# What the exercise asks
Rewrite all the records below, changing every "pose" to "camera pose" and leaving everything else as it is. Omit the pictures from your output.

# Supplied records
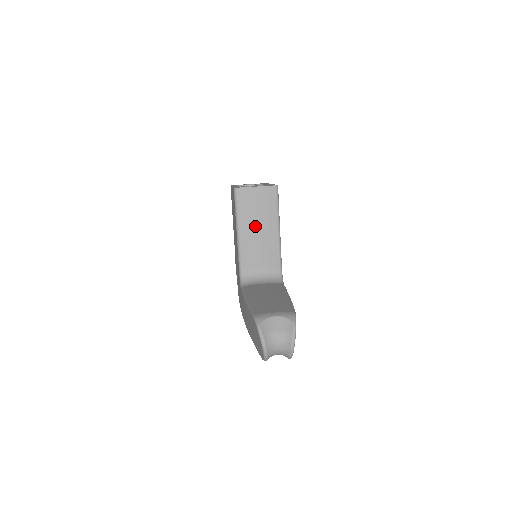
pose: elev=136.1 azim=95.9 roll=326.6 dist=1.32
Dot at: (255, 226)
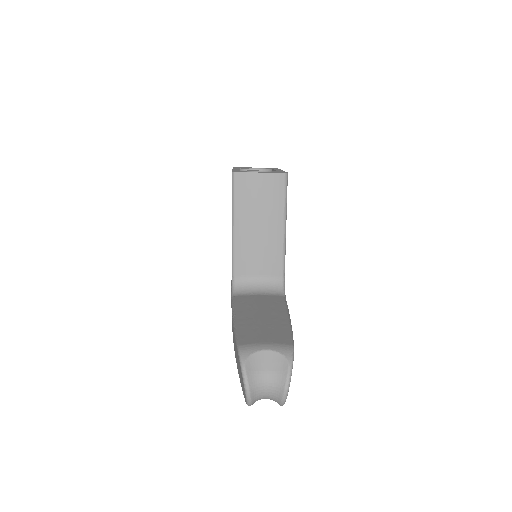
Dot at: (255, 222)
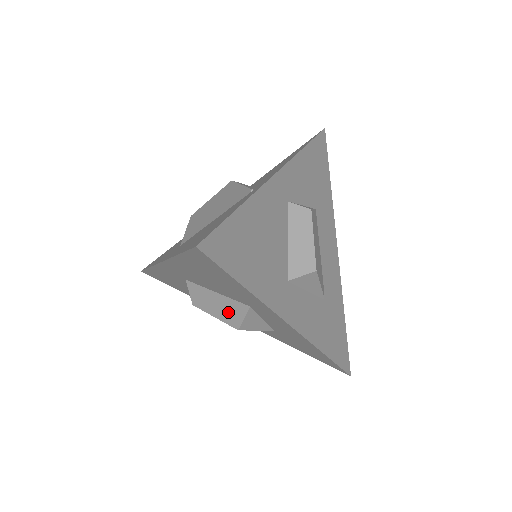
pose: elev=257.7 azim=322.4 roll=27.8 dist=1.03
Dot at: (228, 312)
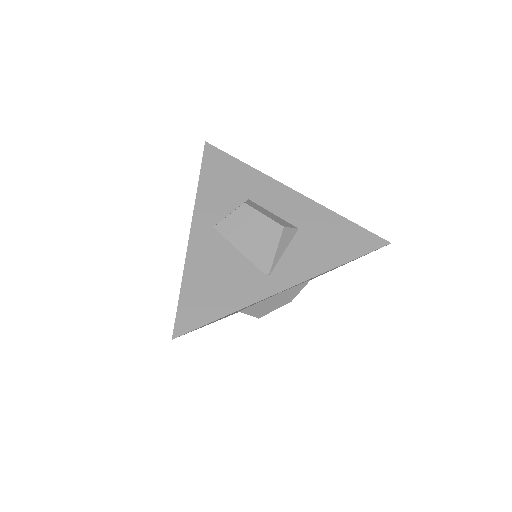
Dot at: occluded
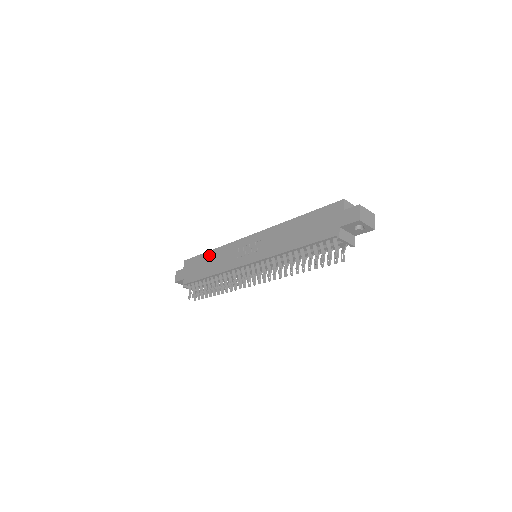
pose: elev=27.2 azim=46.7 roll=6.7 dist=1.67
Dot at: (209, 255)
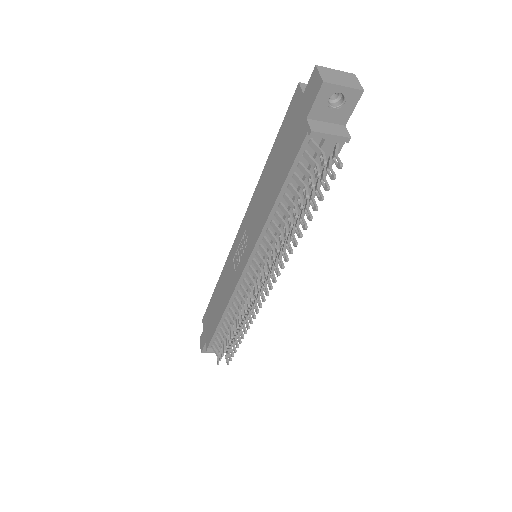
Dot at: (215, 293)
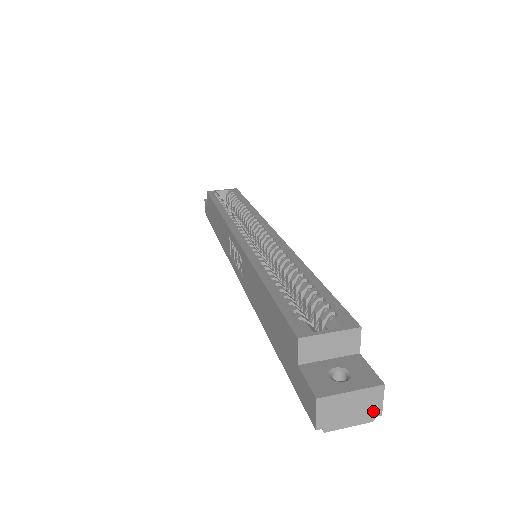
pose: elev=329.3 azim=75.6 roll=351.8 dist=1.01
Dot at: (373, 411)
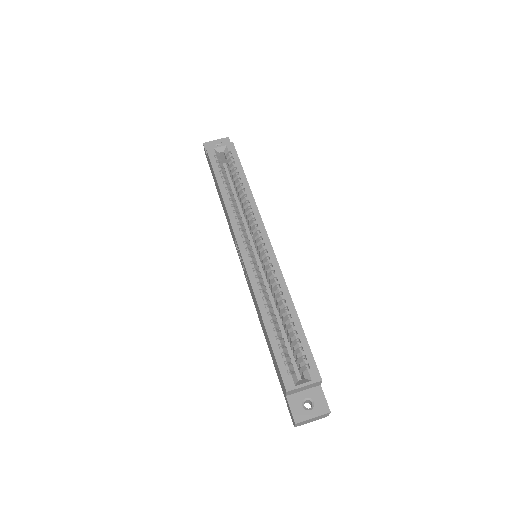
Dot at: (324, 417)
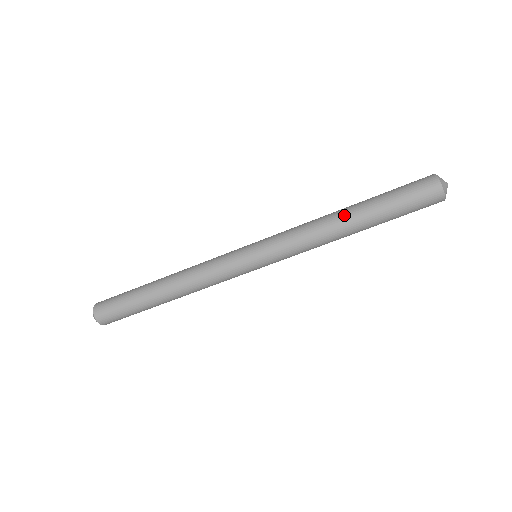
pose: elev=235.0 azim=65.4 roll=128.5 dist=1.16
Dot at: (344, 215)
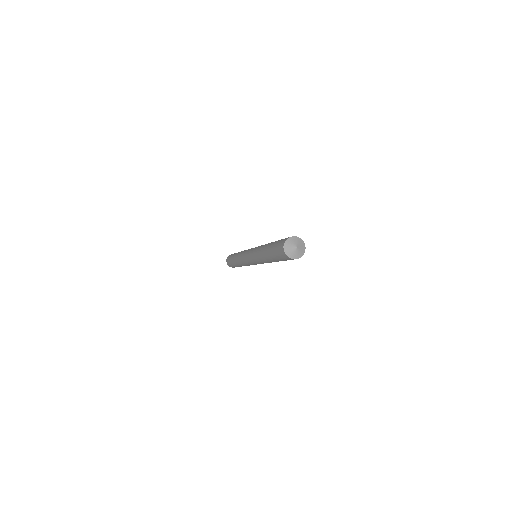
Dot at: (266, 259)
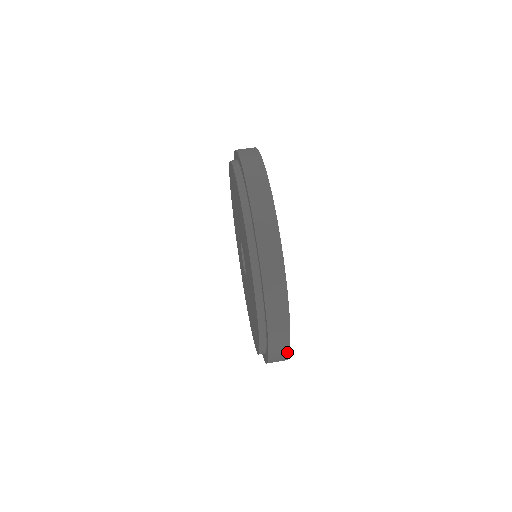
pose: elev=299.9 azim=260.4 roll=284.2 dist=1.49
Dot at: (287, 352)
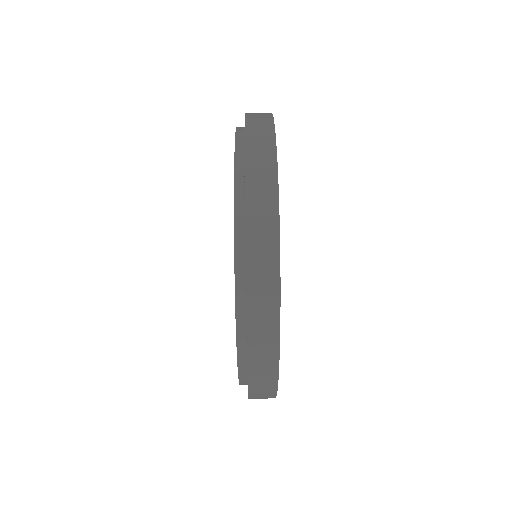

# Answer for the task
camera pose: elev=136.1 azim=95.9 roll=326.6 dist=1.32
Dot at: (255, 226)
Dot at: (255, 222)
camera pose: elev=257.7 azim=322.4 roll=27.8 dist=1.03
Dot at: (228, 312)
Dot at: occluded
camera pose: elev=27.2 azim=46.7 roll=6.7 dist=1.67
Dot at: (209, 255)
Dot at: (215, 293)
camera pose: elev=329.3 azim=75.6 roll=351.8 dist=1.01
Dot at: (373, 411)
Dot at: (324, 417)
camera pose: elev=235.0 azim=65.4 roll=128.5 dist=1.16
Dot at: (344, 215)
Dot at: (266, 259)
camera pose: elev=299.9 azim=260.4 roll=284.2 dist=1.49
Dot at: (287, 352)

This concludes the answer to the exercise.